I want to classify speech data into four different emotions (angry, sad, happy, neutral).
The problem is that when I run RNN code, all speech data classified into one class.
(For example, all speech data classified as "angry" all the time.)
I don't know what is the reason for this problem and what I have to change for training.
Here's my tensorflow RNN main function for training and calculating accuracy:
def RNN(x, weights, biases, lstm_size):
lstm_cell = []
for i in range(lstm_size):
lstm_cell.append(rnn.BasicLSTMCell(hidden_dim, forget_bias=1.0, state_is_tuple=True, activation=tf.nn.sigmoid))
stacked_lstm = tf.contrib.rnn.MultiRNNCell(lstm_cell, state_is_tuple=True)
outputs, states = tf.nn.dynamic_rnn(stacked_lstm, x, dtype=tf.float32)
foutput = tf.contrib.layers.fully_connected(outputs[:,-1], output_dim, activation_fn = None)
return foutput
logits = RNN(X, weights, biases, lstm_size)
prediction = tf.nn.sigmoid(logits)
cost =tf.reduce_mean(tf.nn.sigmoid_cross_entropy_with_logits(logits=logits, labels=Y))

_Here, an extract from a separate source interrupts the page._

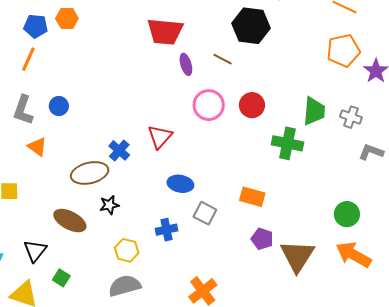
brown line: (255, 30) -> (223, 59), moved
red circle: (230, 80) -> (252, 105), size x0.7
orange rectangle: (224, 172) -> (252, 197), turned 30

learning_rate =tf.train.exponential_decay(learning_rate=initial_learning_rate, global_step=training_steps, decay_steps=training_steps/10, decay_rate=0.96, staircase=True)
optimizer = tf.train.GradientDescentOptimizer(learning_rate=learning_rate)
train_op = optimizer.minimize(cost)
pred = tf.argmax(prediction, axis=1)
label = tf.argmax(Y, axis=1)
correct_pred = tf.equal(pred, label)
accuracy = tf.reduce_mean(tf.cast(correct_pred, tf.float))
Input for RNN is speech features(pitch and MFCC) and output for RNN is one-hot code.(For example, angry=[1,0,0,0]).
Also, I wonder whether it is right or not to calculate classification accuracy like this.